- _TASK DESCRIPTION_:
Copy every line of the data below word for word, leaving out the picture markers.

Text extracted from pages
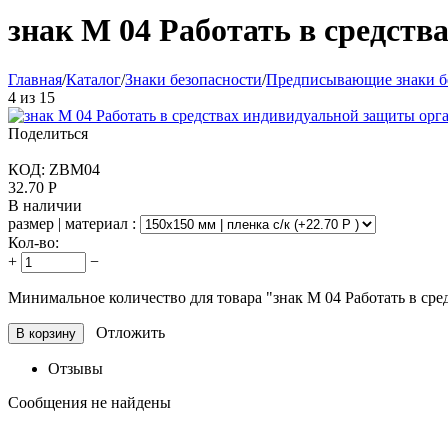
знак М 04 Работать в средст
Главная
/
Каталог
/
Знаки безопасности
/
Предписывающие знаки б
4
из
15
Поделиться
КОД:
ZBM04
32.70
Р
В наличии
размер | материал :
Кол-во:
+
−
Минимальное количество для товара "знак М 04 Работать в с
Отложить
В корзину
Отзывы
Сообщения не найдены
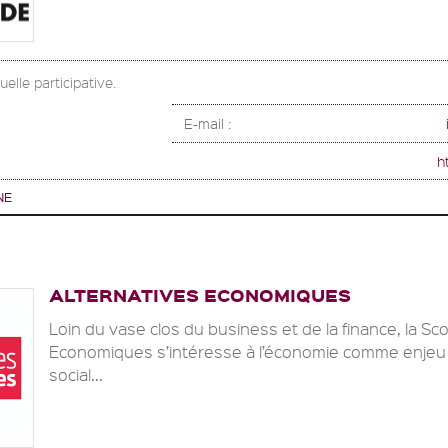
elle participative.
E-mail :
h
NE
ALTERNATIVES ECONOMIQUES
Loin du vase clos du business et de la finance, la Sc
Economiques s’intéresse à l’économie comme enjeu co
social...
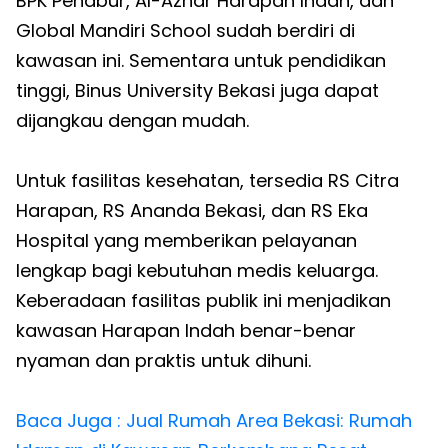
BPK Penabur, Al-Azhar Harapan Indah, dan
Global Mandiri School sudah berdiri di
kawasan ini. Sementara untuk pendidikan
tinggi, Binus University Bekasi juga dapat
dijangkau dengan mudah.
Untuk fasilitas kesehatan, tersedia RS Citra
Harapan, RS Ananda Bekasi, dan RS Eka
Hospital yang memberikan pelayanan
lengkap bagi kebutuhan medis keluarga.
Keberadaan fasilitas publik ini menjadikan
kawasan Harapan Indah benar-benar
nyaman dan praktis untuk dihuni.
Baca Juga : Jual Rumah Area Bekasi: Rumah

- _ANSWER TO THE EXERCISE_:
знак М 04 Работать в средст
Главная
/
Каталог
/
Знаки безопасности
/
Предписывающие знаки б
4
из
15
Поделиться
КОД:
ZBM04
32.70
Р
В наличии
размер | материал :
Кол-во:
+
−
Минимальное количество для товара "знак М 04 Работать в с
Отложить
В корзину
Отзывы
Сообщения не найдены
elle participative.
E-mail :
h
NE
ALTERNATIVES ECONOMIQUES
Loin du vase clos du business et de la finance, la Sc
Economiques s’intéresse à l’économie comme enjeu co
social...
BPK Penabur, Al-Azhar Harapan Indah, dan
Global Mandiri School sudah berdiri di
kawasan ini. Sementara untuk pendidikan
tinggi, Binus University Bekasi juga dapat
dijangkau dengan mudah.
Untuk fasilitas kesehatan, tersedia RS Citra
Harapan, RS Ananda Bekasi, dan RS Eka
Hospital yang memberikan pelayanan
lengkap bagi kebutuhan medis keluarga.
Keberadaan fasilitas publik ini menjadikan
kawasan Harapan Indah benar-benar
nyaman dan praktis untuk dihuni.
Baca Juga : Jual Rumah Area Bekasi: Rumah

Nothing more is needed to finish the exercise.